- **Source passage**
- - - - -
It may be that we do not want to reach out for help because we are still getting some pleasure from our overall unhealthy behavior or are convincing ourselves that if we just keep engaging in that behavior we will eventually feel “the high” for which we are hoping. A wonderful young woman I know who has a rich spiritual history is refusing to use her spiritual tools because she does not want to face the fact that the person with whom she is in love is not available and may not be available for a long time. Someone else that I know has convinced himself that if the stress of his unhealthy job will not disable him before he is financially ready to leave.
All of us need a support system of people who love us unconditionally and love us enough to tell us when we are having a “stupid” attack. We all have them! There is no shame in having a “stupid” attack. There is a price to be paid for not having or not listening to “the God of our understanding – good orderly advice – when we may least feel like we want to hear that advice.
Often the addict coming into recovery has hit bottom meaning that they have lost a relationship(s), a job, all their money, physical health, and self-respect. They are desperate and may be willing to trust a sponsor or the God of their understanding. Sometimes those of us who have not hit our bottom – whose lives do not seem terrible yet – convince ourselves that we are getting away with some unhealthy behavior. We can continue to overwork even though it is causing more and more distance with our family. We may continue to smoke cigarettes even though all our family and friends show us the latest research about how risky it is. We may continue to engage in risky sexual behavior because we can now take medication to treat most sexually transmitted diseases or take some action if there is a chance of pregnancy.
- - - - -
- **Exercise data**
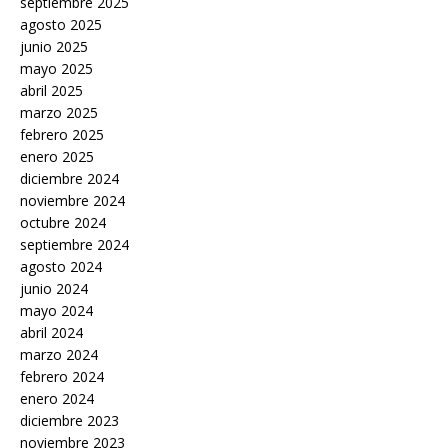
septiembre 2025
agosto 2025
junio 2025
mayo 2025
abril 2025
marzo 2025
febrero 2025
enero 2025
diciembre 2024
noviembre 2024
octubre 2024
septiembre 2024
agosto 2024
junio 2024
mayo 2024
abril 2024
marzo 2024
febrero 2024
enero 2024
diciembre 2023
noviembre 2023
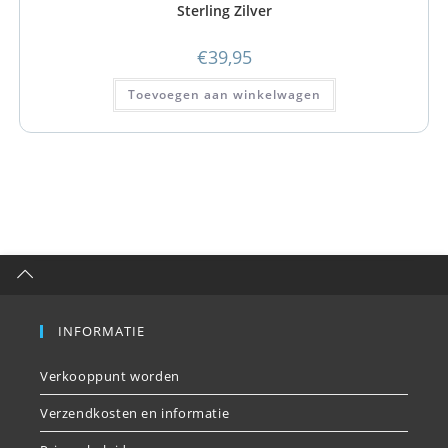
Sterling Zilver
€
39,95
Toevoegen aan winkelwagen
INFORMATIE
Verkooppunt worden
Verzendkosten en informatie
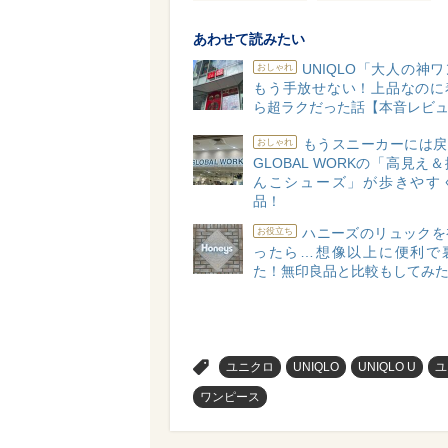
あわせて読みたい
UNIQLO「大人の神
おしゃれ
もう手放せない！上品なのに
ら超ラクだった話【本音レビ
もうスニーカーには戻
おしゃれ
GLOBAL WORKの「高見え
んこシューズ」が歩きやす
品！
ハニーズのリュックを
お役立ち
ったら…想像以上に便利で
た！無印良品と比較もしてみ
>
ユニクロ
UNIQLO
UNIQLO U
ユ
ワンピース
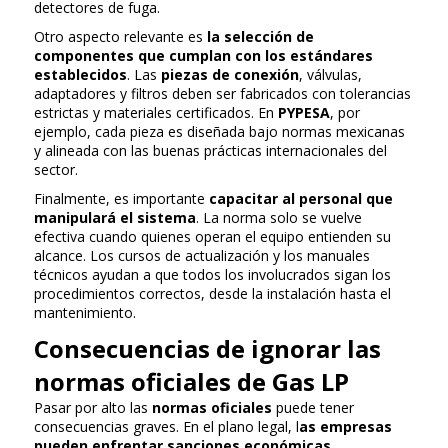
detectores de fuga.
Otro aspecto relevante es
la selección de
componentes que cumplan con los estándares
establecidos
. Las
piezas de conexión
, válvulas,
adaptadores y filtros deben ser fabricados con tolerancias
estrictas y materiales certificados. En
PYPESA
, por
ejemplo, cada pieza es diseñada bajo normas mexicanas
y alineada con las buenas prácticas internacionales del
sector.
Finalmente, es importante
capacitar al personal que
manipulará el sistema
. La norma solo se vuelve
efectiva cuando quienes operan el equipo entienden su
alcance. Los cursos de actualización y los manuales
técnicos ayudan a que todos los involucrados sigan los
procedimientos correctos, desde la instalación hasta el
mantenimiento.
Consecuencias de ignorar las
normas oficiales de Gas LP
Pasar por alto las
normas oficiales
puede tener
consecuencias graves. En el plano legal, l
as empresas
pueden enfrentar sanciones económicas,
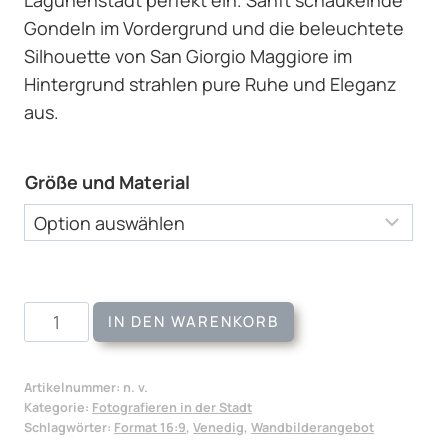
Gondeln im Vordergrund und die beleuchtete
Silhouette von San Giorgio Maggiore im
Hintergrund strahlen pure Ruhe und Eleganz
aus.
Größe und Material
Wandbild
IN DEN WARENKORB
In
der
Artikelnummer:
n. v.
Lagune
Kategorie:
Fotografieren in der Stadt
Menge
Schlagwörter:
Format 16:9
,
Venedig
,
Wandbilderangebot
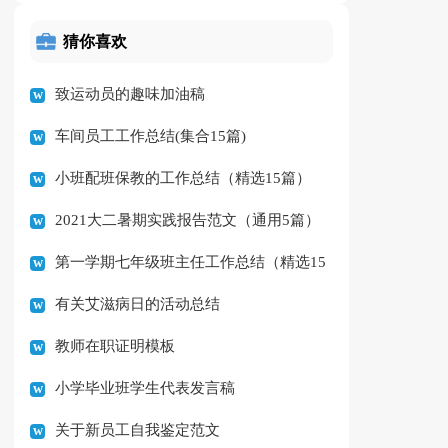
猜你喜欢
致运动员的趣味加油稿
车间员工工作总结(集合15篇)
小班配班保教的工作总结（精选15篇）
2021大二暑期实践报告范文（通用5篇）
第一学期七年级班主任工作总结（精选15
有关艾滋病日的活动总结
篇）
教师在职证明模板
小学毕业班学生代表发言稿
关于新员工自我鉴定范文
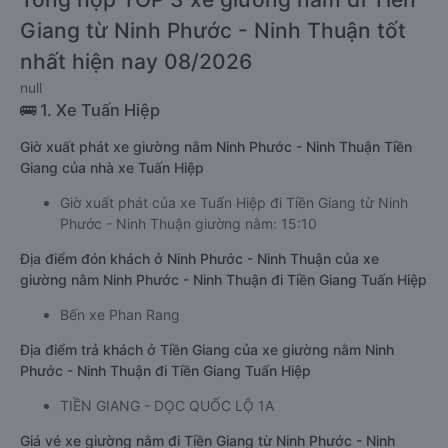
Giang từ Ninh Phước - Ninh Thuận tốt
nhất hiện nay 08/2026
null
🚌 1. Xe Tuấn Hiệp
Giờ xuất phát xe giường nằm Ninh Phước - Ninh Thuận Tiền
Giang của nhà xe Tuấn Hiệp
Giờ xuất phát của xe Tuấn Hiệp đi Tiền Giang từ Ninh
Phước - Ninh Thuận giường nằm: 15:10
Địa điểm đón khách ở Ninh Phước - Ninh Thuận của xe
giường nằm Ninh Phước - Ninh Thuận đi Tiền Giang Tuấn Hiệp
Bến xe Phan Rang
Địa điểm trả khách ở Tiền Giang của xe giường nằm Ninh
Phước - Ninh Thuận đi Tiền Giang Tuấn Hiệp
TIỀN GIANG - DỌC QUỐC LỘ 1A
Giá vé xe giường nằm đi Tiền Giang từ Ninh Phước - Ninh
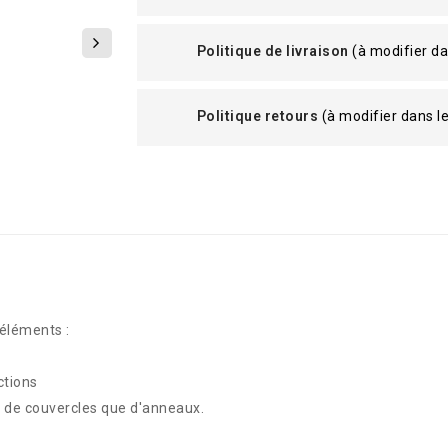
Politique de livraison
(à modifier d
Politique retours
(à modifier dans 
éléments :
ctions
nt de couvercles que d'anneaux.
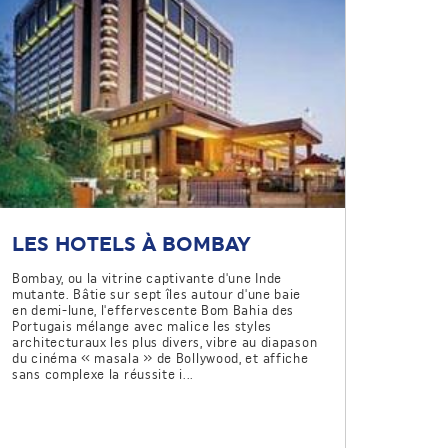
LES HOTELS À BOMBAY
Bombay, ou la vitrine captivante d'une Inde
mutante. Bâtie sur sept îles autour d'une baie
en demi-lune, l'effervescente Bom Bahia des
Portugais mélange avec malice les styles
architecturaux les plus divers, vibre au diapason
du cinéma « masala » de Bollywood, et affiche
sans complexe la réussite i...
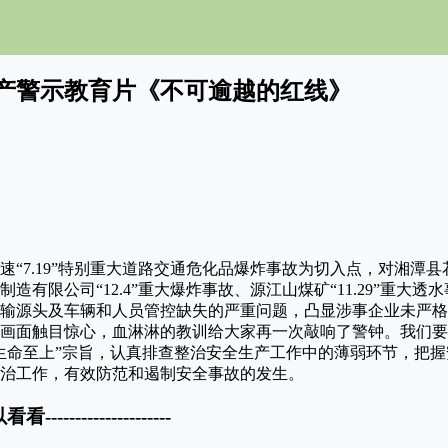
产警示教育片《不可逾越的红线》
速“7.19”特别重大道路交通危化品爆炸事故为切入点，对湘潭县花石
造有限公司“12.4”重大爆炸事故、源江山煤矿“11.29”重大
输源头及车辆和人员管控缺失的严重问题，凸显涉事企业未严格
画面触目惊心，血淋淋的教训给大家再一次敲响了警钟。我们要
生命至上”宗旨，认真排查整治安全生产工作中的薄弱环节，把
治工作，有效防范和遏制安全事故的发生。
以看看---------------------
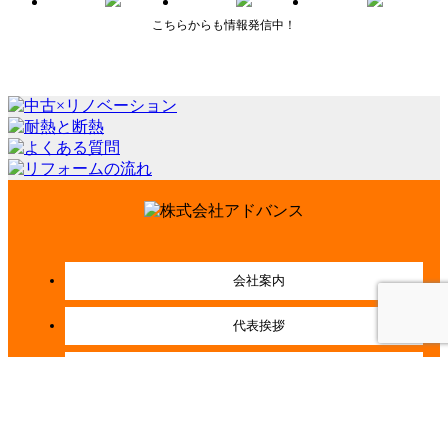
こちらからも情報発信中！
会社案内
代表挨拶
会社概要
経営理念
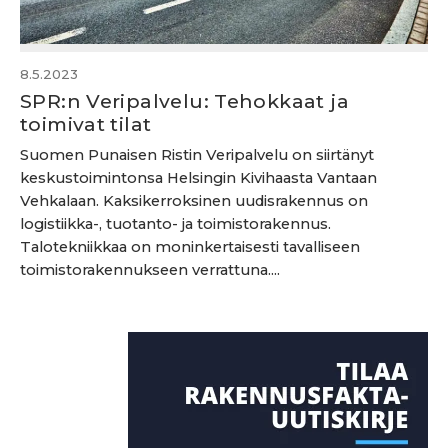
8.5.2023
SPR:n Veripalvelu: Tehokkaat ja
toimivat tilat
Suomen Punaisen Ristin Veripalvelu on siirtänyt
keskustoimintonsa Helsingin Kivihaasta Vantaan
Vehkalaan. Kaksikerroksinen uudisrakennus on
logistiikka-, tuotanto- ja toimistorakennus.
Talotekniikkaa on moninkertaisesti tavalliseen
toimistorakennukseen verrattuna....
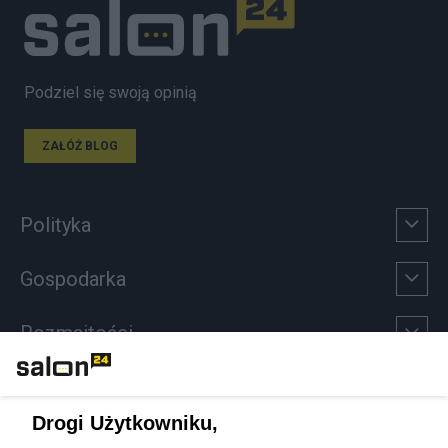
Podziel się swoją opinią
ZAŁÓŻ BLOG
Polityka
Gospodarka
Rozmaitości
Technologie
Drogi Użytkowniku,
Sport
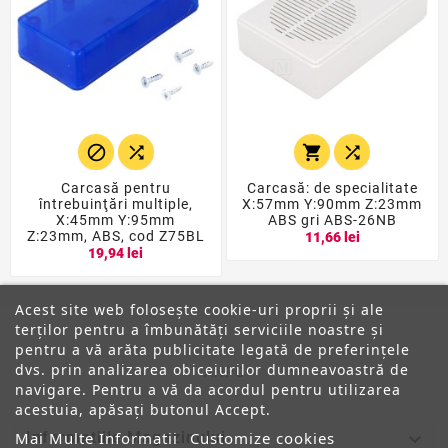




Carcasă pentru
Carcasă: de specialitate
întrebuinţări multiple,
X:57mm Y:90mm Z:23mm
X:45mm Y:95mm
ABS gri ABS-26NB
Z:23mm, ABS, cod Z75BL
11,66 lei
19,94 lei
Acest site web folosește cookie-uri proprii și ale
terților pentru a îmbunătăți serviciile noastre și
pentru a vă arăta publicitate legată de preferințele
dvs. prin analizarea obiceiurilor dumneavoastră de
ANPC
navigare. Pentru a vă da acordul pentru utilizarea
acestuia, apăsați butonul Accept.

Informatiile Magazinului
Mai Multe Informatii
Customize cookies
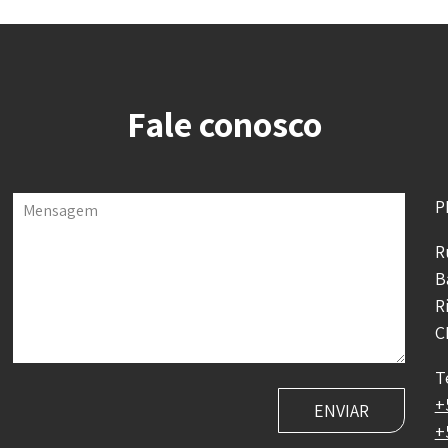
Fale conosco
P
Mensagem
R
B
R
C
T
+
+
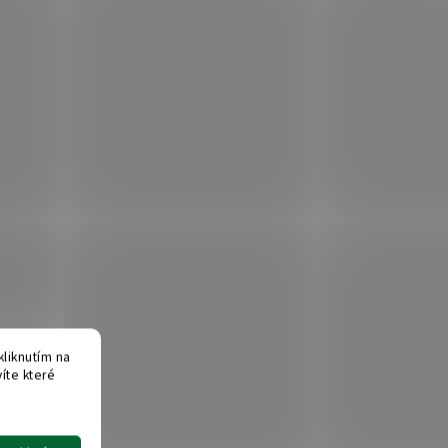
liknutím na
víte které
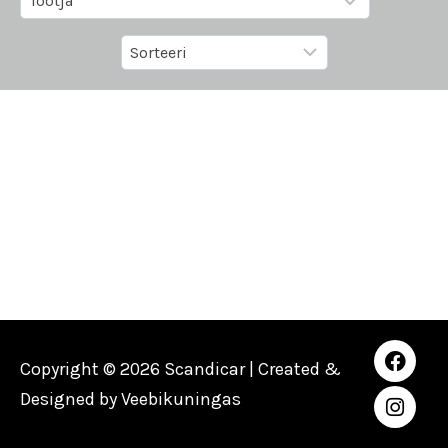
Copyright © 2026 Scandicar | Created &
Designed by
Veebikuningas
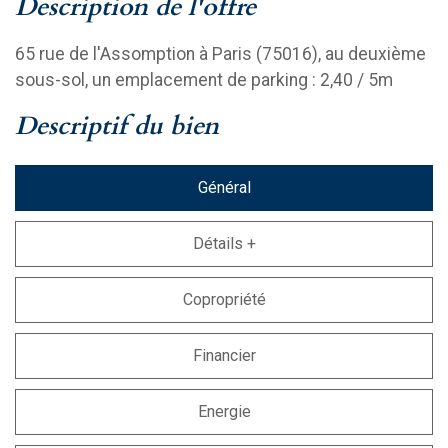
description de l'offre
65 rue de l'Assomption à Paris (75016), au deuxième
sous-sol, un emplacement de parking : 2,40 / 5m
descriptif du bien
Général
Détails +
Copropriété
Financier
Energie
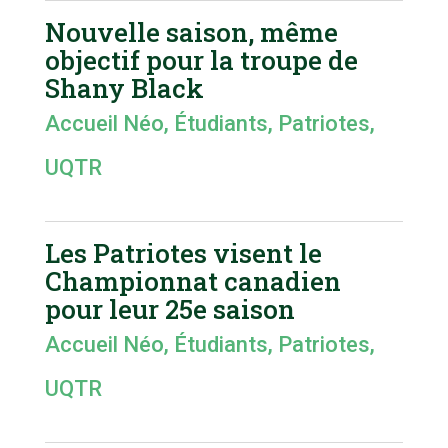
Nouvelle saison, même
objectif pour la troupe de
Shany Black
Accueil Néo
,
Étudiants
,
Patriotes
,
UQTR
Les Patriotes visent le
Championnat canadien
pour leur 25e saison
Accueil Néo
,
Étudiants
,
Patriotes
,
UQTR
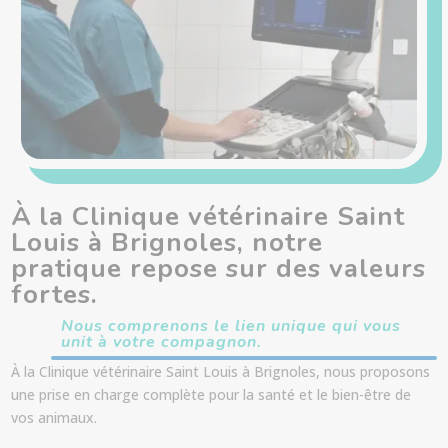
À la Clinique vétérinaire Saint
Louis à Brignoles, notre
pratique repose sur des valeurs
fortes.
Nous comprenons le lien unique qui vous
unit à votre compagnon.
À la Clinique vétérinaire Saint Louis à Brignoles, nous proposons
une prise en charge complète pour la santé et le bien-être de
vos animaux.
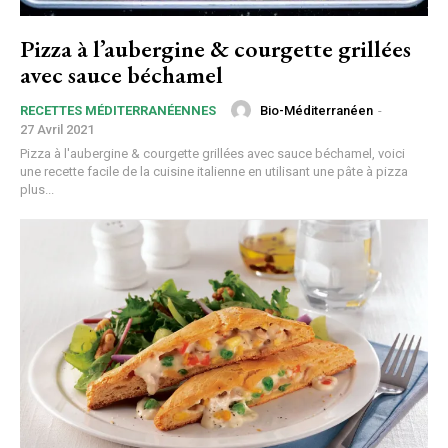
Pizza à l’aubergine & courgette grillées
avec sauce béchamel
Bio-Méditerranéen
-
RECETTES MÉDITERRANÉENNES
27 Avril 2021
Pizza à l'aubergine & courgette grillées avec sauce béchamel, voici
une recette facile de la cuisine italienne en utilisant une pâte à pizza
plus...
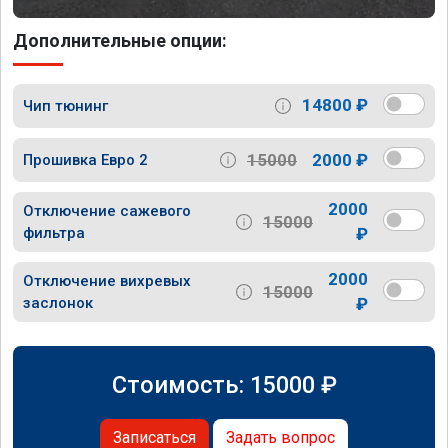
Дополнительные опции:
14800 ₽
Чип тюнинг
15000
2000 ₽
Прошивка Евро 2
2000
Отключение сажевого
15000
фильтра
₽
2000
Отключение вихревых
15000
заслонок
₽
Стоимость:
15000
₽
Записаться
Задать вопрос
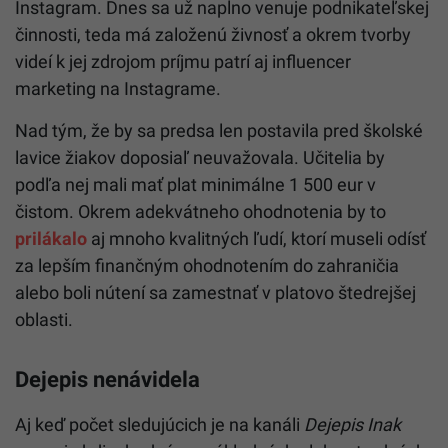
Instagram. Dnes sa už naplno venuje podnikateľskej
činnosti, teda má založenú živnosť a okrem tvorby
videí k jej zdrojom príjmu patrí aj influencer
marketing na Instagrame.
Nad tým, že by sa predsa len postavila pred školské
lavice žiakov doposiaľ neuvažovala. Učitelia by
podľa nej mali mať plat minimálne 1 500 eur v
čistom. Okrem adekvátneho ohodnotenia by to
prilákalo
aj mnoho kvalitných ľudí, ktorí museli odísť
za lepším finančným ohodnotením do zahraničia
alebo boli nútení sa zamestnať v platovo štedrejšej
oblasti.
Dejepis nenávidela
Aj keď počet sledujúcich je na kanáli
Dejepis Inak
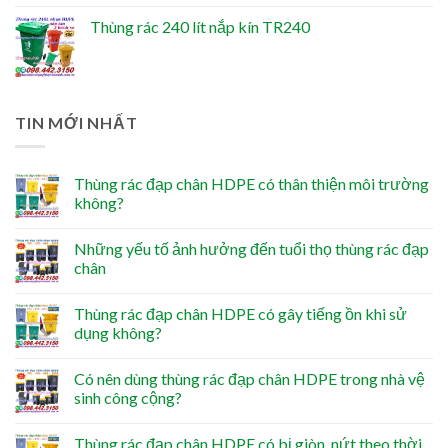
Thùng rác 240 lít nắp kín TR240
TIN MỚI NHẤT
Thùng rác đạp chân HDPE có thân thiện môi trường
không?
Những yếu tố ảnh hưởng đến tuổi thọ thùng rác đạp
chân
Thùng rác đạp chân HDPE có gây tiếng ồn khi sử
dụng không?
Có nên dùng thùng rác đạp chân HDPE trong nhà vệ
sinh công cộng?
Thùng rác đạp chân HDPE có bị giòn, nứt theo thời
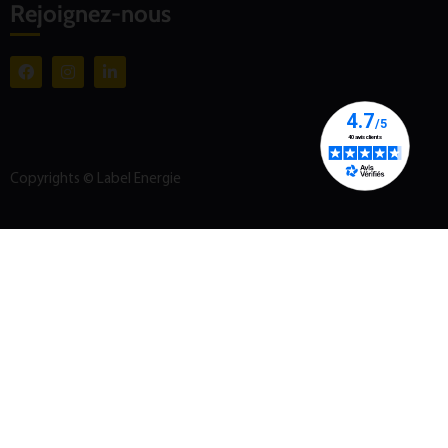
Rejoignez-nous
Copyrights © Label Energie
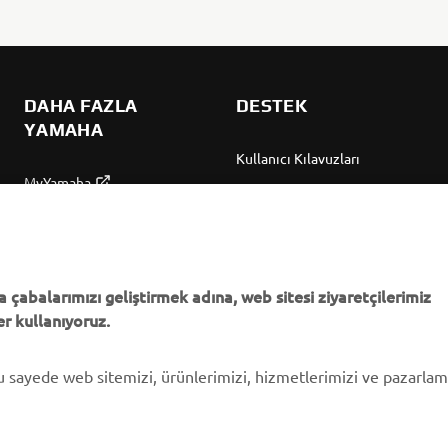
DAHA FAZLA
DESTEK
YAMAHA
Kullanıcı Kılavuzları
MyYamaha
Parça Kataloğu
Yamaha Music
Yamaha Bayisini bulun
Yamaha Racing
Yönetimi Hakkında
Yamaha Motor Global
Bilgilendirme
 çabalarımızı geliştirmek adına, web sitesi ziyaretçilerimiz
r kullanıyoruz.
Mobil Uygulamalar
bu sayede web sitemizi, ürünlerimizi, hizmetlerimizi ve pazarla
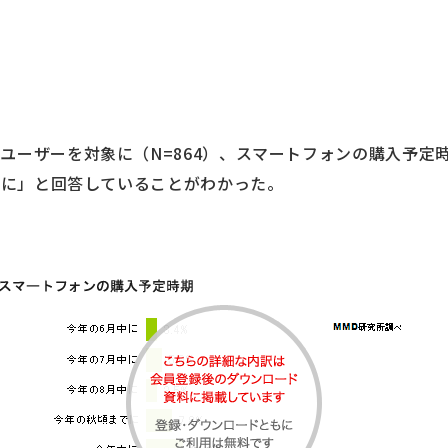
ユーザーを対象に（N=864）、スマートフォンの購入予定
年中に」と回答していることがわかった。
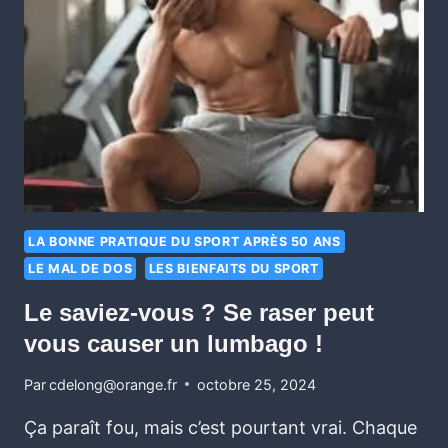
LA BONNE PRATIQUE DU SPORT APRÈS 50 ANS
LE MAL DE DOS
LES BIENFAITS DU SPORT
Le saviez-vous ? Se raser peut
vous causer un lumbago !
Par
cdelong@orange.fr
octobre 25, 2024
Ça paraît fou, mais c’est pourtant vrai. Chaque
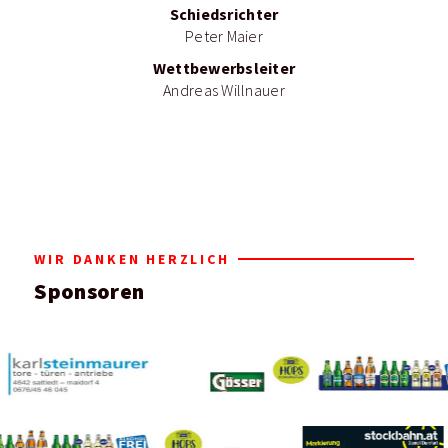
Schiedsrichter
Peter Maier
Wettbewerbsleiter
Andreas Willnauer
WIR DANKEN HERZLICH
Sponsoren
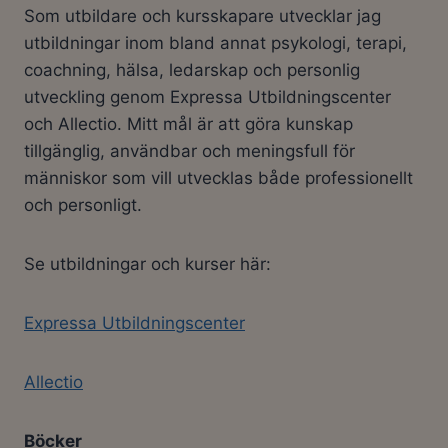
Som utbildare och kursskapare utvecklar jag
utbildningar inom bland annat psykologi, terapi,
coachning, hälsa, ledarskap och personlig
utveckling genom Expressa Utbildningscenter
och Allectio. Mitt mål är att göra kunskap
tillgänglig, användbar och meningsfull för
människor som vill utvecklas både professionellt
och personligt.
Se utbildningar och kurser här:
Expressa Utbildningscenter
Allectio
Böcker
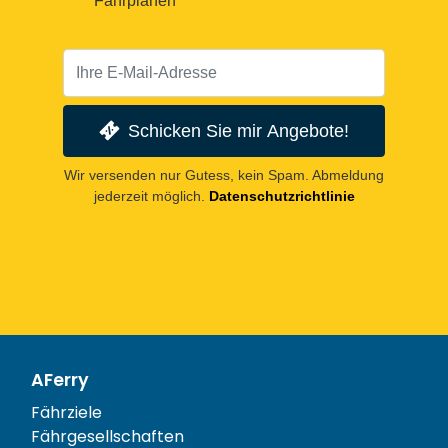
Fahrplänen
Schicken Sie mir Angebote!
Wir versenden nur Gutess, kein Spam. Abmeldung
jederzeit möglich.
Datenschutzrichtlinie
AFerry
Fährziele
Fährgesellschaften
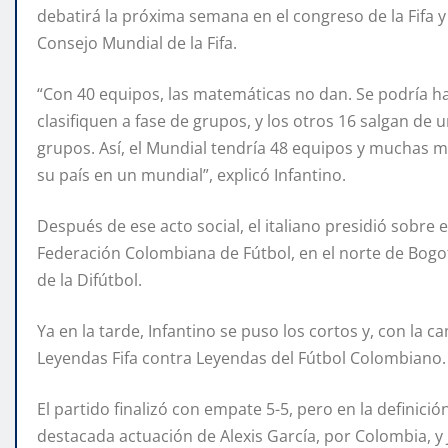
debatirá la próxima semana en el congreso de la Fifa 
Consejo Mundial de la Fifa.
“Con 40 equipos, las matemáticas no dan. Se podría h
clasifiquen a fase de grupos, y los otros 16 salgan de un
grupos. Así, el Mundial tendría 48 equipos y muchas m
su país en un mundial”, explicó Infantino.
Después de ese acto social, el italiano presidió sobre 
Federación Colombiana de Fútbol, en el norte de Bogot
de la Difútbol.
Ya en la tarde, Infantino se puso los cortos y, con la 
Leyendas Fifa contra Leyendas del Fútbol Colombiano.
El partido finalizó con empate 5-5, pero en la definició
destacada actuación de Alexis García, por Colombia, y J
- - - - -
- **Tasks**
1. Answer from the recovery passage, one line each:
(a) Why is the young woman refusing to use her spiritual tools?
(b) What kind of support system does everyone need?
(c) What may an addict coming into recovery be willing to trust?
2. The recovery passage explains what hitting bottom means for an addict. List everything it says such a person may have lost.
3. Continue the recovery passage after its last sentence.

- **Exercise answers**
1.
(a) She does not want to face the fact that the person she loves is not available and may not be available for a long time.
(b) A support system of people who love us unconditionally and love us enough to tell us when we are having a "stupid" attack.
(c) A sponsor or the God of their understanding.

2.
- a relationship(s)
- a job
- all their money
- physical health
- self-respect

3.
We humans are very capable of convincing ourselves of what a part of us wants to believe. Often we want to believe that we are the exception to the rule. We are going to be that person who wins back all the money we have lost when gambling. We are that person who can starve themselves to lose weight and stay healthy. We are that person who can wait until the last minute to finish projects or school assignments and still do well. There is no end to the lies of which we so-called bright, high functioning people can convince ourselves. It is only through paying attention to our mentor, sponsor, good friend, the wiser part of ourselves – the “God” of our understanding when we pray, that we are going to “hear” the truth.
When we turn our will and our lives over to the God of our understanding we are essentially admitting to our humanness – to the fact that this amazing mind of ours can, when left to its own devices – convince us of whatever we want to believe.
For some of us it takes great strength and courage to admit to our humanness. For others it seems easier. We need to help each other and to accept help from each other. Whether we believe that the prime or ultimate source of that help is a literal God/supreme being/entity or the wise part of ourselves which often gives better advice to others than we give ourselves or another person or group may not matter. It is enough to know that the wisdom of step 3 of the 12-step program applies to all of we humans.
Made a decision to turn our will and our lives over to the care of God as we understood Him.